We have recently derived an 8-year database of infants ≤1000 g from the University of Virginia Children's Hospital from 1996 to 2004 and used it to examine the day of diagnosis for surgical NEC and SIP (Figure 1). In contrast to Adesanya et al.,1 we find that this data element is remarkably accurate in discerning SIP from surgical NEC in aggregate. When comparing the two scatterplots, one can see that the cohort comparisons differ, not in the early clustering of SIP, but in Adesanya's skewed distribution of NEC towards early diagnosis. We have been collaborating with Reese Clark on the Pediatrix database (where the number of SIP cases from 1998 to 2004 outnumbers the total number of published cases in the literature) and the same bimodal pattern of IP timing was also evident in that national data set (data not shown, manuscript in submission).

Figure 1
figure 1

Scatterplot of the day of diagnosis versus birth weight in infants with spontaneous intestinal perforation (SIP — black circles) and surgical necrotizing enterocolitis (NEC — white circles). This is an 8-year cohort of ≤1000 g birth weight patients from the University of Virginia Children's Hospital derived from 1996 to 2004. One patient acquired both diseases (gray circles).
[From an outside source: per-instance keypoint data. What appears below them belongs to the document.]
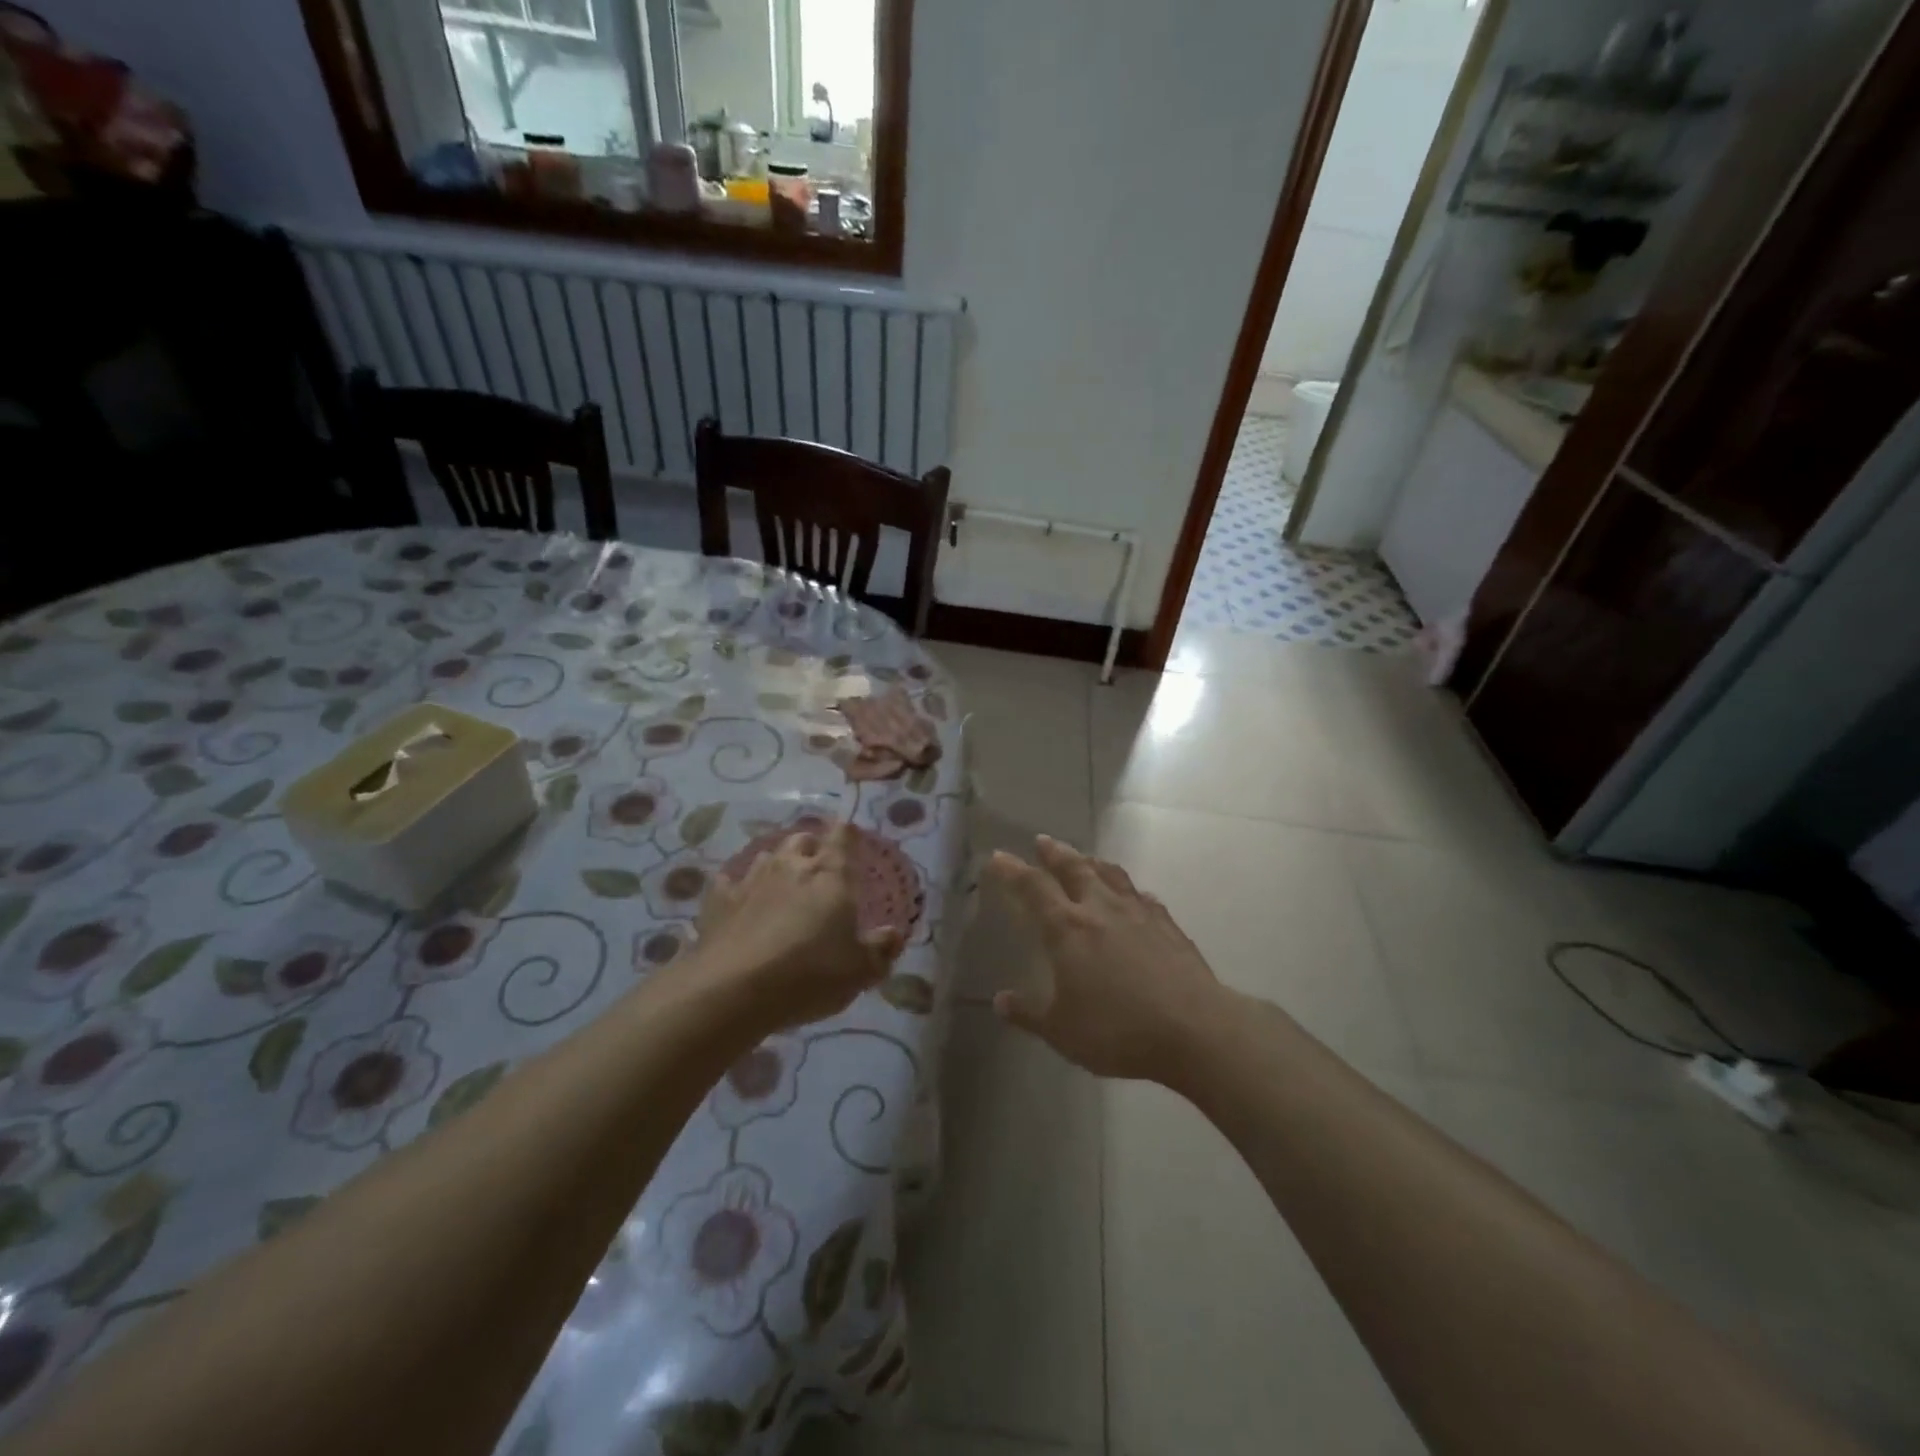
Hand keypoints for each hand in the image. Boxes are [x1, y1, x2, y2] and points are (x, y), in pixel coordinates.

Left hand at [693, 821, 903, 1032]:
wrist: (734, 989)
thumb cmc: (810, 974)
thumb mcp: (860, 971)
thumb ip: (880, 950)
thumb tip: (893, 934)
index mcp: (831, 875)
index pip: (843, 835)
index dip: (848, 835)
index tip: (851, 842)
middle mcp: (792, 865)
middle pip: (803, 839)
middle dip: (812, 848)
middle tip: (819, 872)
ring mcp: (751, 880)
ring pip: (767, 857)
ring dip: (777, 867)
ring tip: (782, 889)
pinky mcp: (718, 901)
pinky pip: (729, 883)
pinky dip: (737, 890)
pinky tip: (739, 904)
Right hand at [989, 835, 1226, 1081]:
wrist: (1193, 1029)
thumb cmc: (1118, 1031)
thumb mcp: (1062, 1031)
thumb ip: (1029, 1014)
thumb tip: (1000, 1001)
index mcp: (1067, 928)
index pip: (1033, 888)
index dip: (1012, 870)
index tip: (998, 856)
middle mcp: (1100, 908)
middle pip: (1074, 868)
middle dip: (1055, 853)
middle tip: (1043, 841)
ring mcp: (1138, 912)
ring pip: (1110, 874)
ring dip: (1092, 862)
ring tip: (1084, 857)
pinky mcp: (1167, 924)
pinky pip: (1141, 895)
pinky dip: (1128, 889)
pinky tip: (1132, 895)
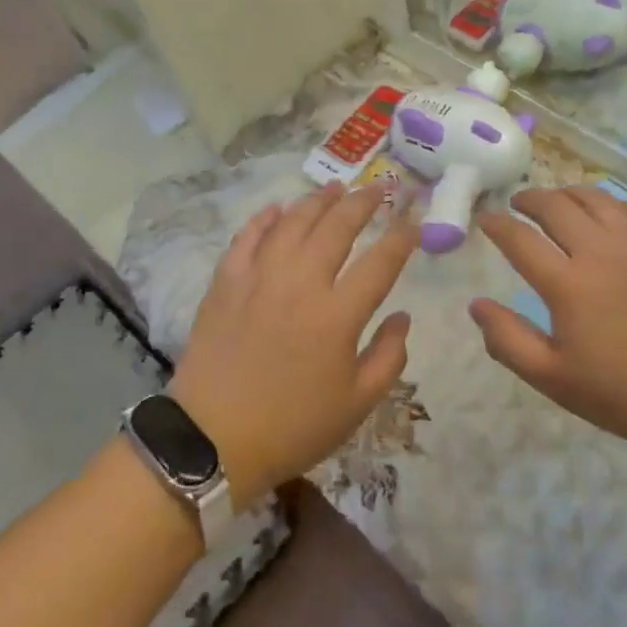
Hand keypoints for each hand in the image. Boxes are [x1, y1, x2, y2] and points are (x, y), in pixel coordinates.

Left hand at [168, 184, 416, 506]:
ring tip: (336, 187)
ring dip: (318, 200)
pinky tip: (278, 209)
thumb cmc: (292, 427)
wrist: (212, 440)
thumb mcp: (356, 405)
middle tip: (379, 187)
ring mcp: (259, 277)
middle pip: (337, 227)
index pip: (380, 262)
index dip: (402, 237)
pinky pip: (248, 237)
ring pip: (293, 222)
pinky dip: (265, 219)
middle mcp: (300, 283)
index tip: (413, 220)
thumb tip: (402, 316)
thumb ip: (388, 357)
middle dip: (364, 202)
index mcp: (337, 315)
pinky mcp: (226, 282)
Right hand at [469, 187, 626, 456]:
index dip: (497, 225)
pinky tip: (610, 216)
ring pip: (595, 198)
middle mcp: (600, 250)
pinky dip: (612, 205)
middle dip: (529, 199)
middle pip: (555, 206)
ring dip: (568, 194)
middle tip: (518, 204)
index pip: (519, 239)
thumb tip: (476, 305)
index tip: (485, 219)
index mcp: (567, 284)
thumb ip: (508, 341)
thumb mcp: (555, 379)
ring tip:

In this cohort, SIP occurred earlier in life than NEC and was more that twice as prevalent. SIP predominated and NEC was rare in the first 2 weeks of life, whereas NEC predominated and SIP was less common after 2 weeks of life. We note that 66% of all SIP cases presenting after 2 weeks of life were occult in their manifestations (i.e., they never had pneumoperitoneum on X-ray) and were typically diagnosed following a prolonged period of clinical suspicion.

Our data sets confirm that the timing of IP diagnosis is associated with its etiology. Thus, it seems likely that the NEC IP cohort in the Adesanya paper is contaminated with SIP cases. What might this mean for the conclusions of the paper? First, the SIP cohort should be relatively homogenous based on their scatterplot and so one clear conclusion is that some SIP patients can have relatively optimistic neurodevelopmental outcomes at 1 year of age. Second, some SIP patients are likely contaminating the NEC cohort and might be contributing to the decreased MDI and PDI values or falsely elevating them. It seems more likely that SIP would be contributing to depressed scores and that these infants were sicker and therefore misdiagnosed or confounded by additional diagnoses (anecdotally, SIP was often diagnostically cherry-picked as those infants with blue bellies who did not present with signs of clinical instability in the 1990s, versus sicker infants presenting in the same window of time whose findings were felt to be more consistent with sepsis or NEC).

In our University of Virginia database, we looked at periventricular leukomalacia (PVL) on discharge ultrasounds and found that there was a significant increase in PVL within SIP infants compared with age-matched controls when using logistic-regression analysis to exclude other risk factors (manuscript in submission). The magnitude of our findings (an odds ratio >4 for PVL), suggest that a greater degree of neurodevelopmental perturbation might have been expected in Adesanya et al.'s1 SIP cohort.

Adesanya et al.1 have not oversold their results. They do a good job of describing the limitations of their data, including the problems inherent with retrospective assignment of diagnosis. However, we think that day of diagnosis is a more important data element than they concluded and that it is a reliable criterion for assessing the diagnostic validity of IP data sets.